In these cases, the AST subtree associated with the object-declaration-entry, the named-identifier, and function-declaration nodes are "close together" in a tree sense (siblings), but far apart sequentially because of the code in their bodies.

A tree-based locality model would allow an encoder to succintly identify highly similar sibling nodes that may be far apart in the text (and thus more difficult for a sequential encoder to correlate).

The second reason I think this is valuable is the data-transform done by the encoder. The encoder turns subtree-similarity into prefix-similarity. Consider two subtrees:

(x << 5) + y => Add(Shift(Id(x), 5), Id(y))
(a << 5) + b => Add(Shift(Id(a), 5), Id(b))

When encoded, assuming that both of these subtrees reference the same template of the form Add(Shift(Id(V), 5), Id(W)):

t(X) a b
t(X) x y

This takes text-level differences that were embedded within a contextual template:

(?1 << 5) + ?2

And extrudes the common portions to the beginning:

t(X) ?1 ?2

Intuitively, this should help a sequential encoder pick up those tree commonalities by moving all of the differences between subtrees towards the end (using tree cutpoints to identify which subtrees are being relocated), and the similarities towards the beginning - allowing a sequence-prefix based compressor to hopefully work better with it.

I have a good chunk of a prototype implementation of this - just enough of an implementation to identify how often we're seeing tree-based redundancy being captured by the approach. If that looks promising, then we can write an encoder for it and see how it does on real numbers.

I don't actually anticipate this work to be very heavy, and I hope to have at least some analyses outputs ready by the end of this week.

Yoric commented 6 years ago

For an actual encoder, you should probably fork crates/binjs_io/src/simple.rs.

Yoric commented 6 years ago

Adding a little bibliography:

(one of the papers claims that they managed to improve on a 10x compression, but that was not a binary AST)

Yoric commented 6 years ago

On my side, investigating #126.

Yoric commented 6 years ago

See also http://www.iaeng.org/publication/IMECS2009/IMECS2009_pp580-585.pdf (aka Lempel Ziv for trees).

kannanvijayan-zz commented 6 years ago

I have my (extremely hacky) js code here: https://github.com/kannanvijayan/ast_compress

Overall I just wanted to work from scratch to get an idea of the problem domain and a feel for the types of trees we see and what encoding "feels" like. I'm using an implicit grammar table, but with untyped fields (so all field values have to self-document their types or optionality status via null values, etc.)

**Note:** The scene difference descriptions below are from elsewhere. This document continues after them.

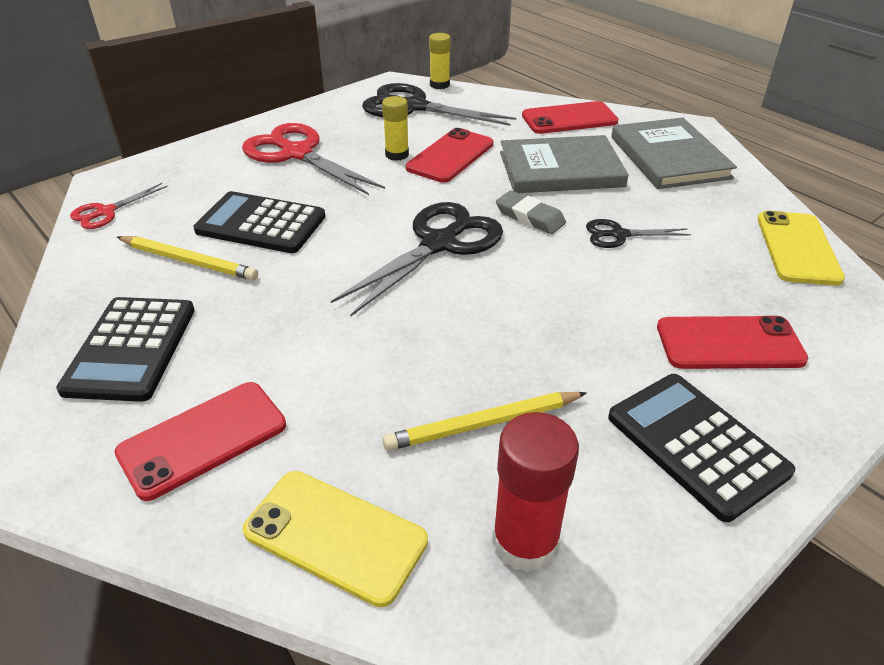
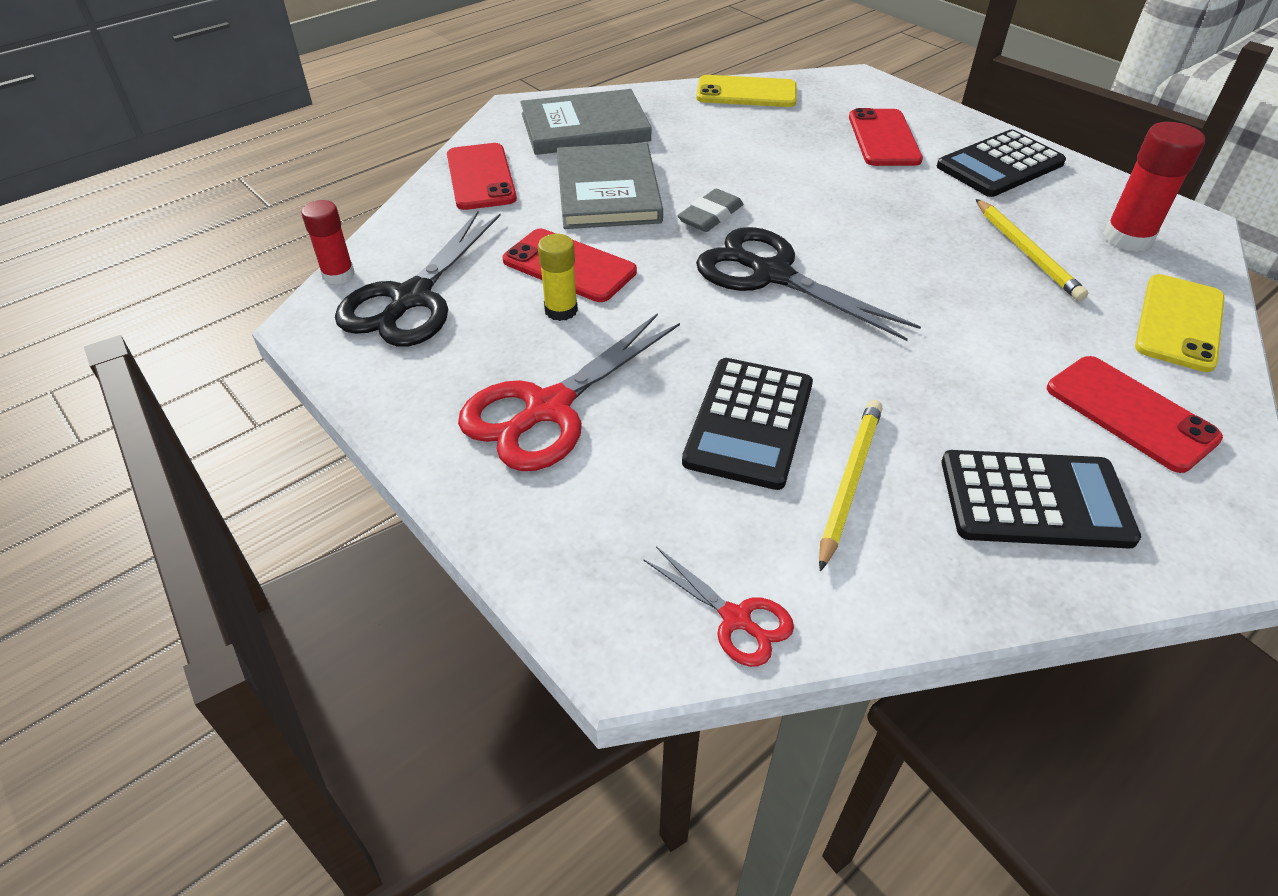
camera: 90 degrees left, 5 degrees up
yellow glue stick [429,33,451,89] -> red glue stick [301,200,355,285]
black scissors [586,219,691,248] -> none

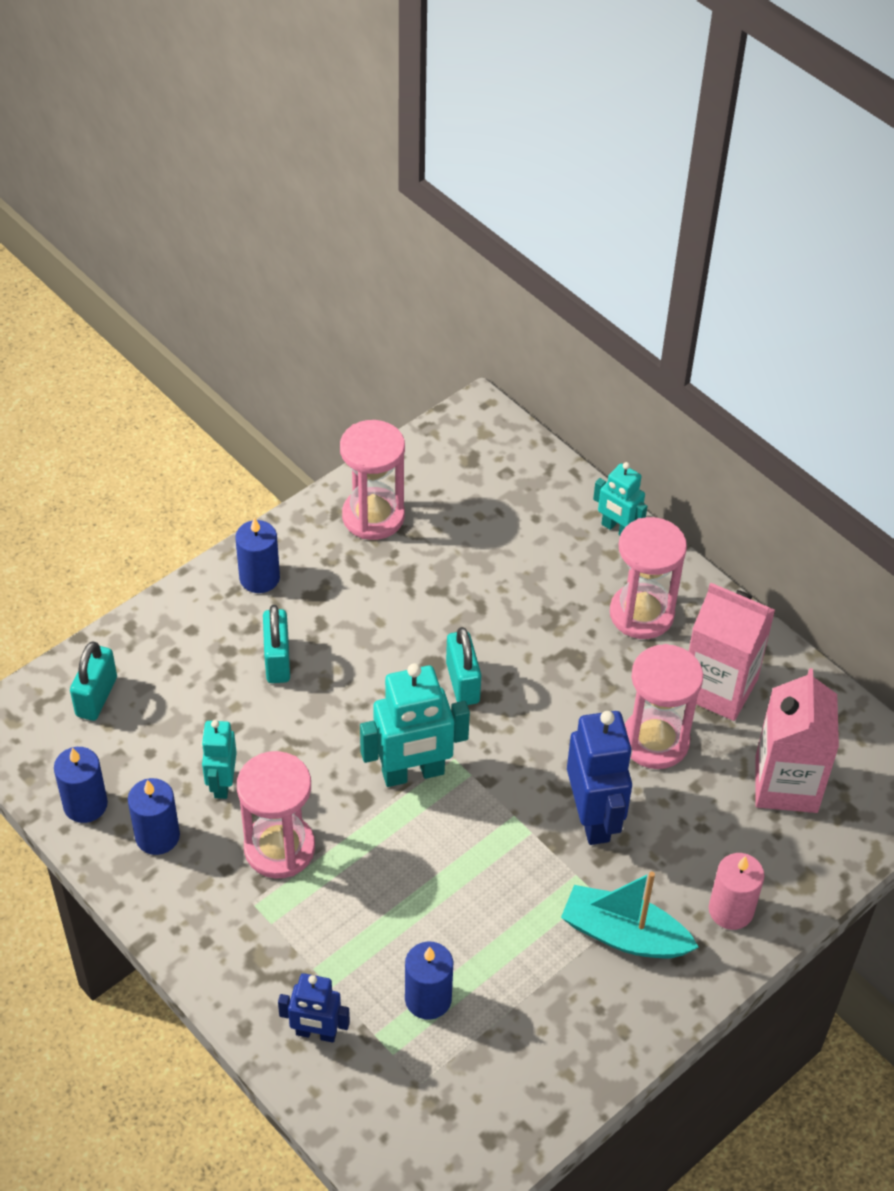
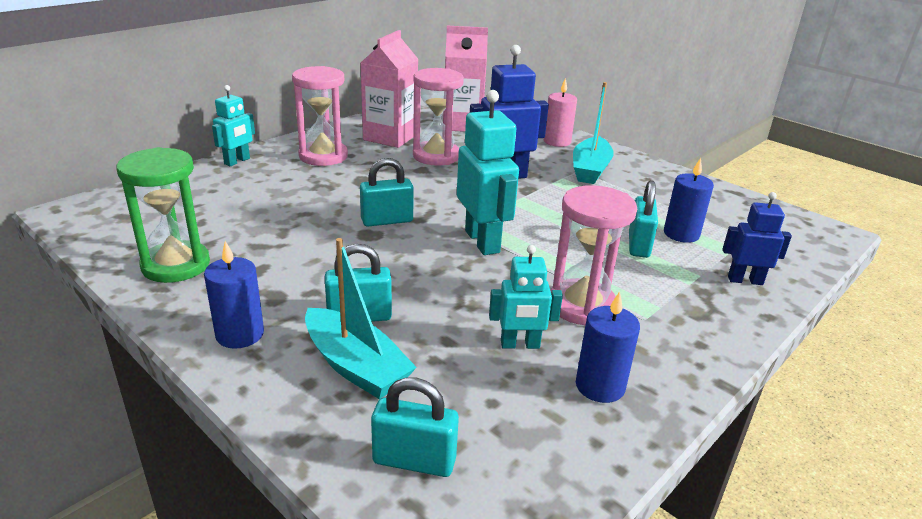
camera: 95 degrees left, 20 degrees down
blue candle [54,747,108,823] -> none
blue robot [278,973,350,1043] -> blue robot turned 90 degrees counterclockwise [723,192,792,285]
pink hourglass [340,420,405,540] -> green hourglass [116,147,210,283]
none -> turquoise boat [305,238,417,399]
none -> turquoise padlock [629,180,658,258]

My dictionary model is very simple: instead of a single dictionary I split it up across all possible depths. The dictionary uses an move-to-front LRU. Subtrees are added to the cache at the associated depth, on a post-order basis (i.e. we add a subtree after we have generated it). Backreferences are produced by searching through the dictionary at the "current" encode/decode depth, and a small window of relative depths around that depth.

Also, one crude aspect of the impementation is that I treat any differences in field values as causing a cut on the whole subtree (up to the type of the root node of the tree, which can still be referenced).

My results show compression on the raw minjs source, but the post-gzip story is still about 20-30% worse on average.

I also think there are bugs in my cost model because when I expand the sizes of the dictionaries, some files actually generate larger pre-gzip compressed output. This should definitely not happen and indicates that my cost model is making me pick templates that take up more space to encode than the optimal (and enlarging the caches is causing more opportunities for that to happen).

One key result I noticed is that on files with large object literals, my approach improves SIGNIFICANTLY over the reference encoder that Yoric has put up. I still haven't written up the run-length template encoding, and I expect this to give even better results on those structures.

Given that I'm somewhat familiar with the domain now, I'm switching to working directly on @Yoric's rust codebase. I'll implement the run-length template compression first on that and I hope that we can pick up a significant win that way.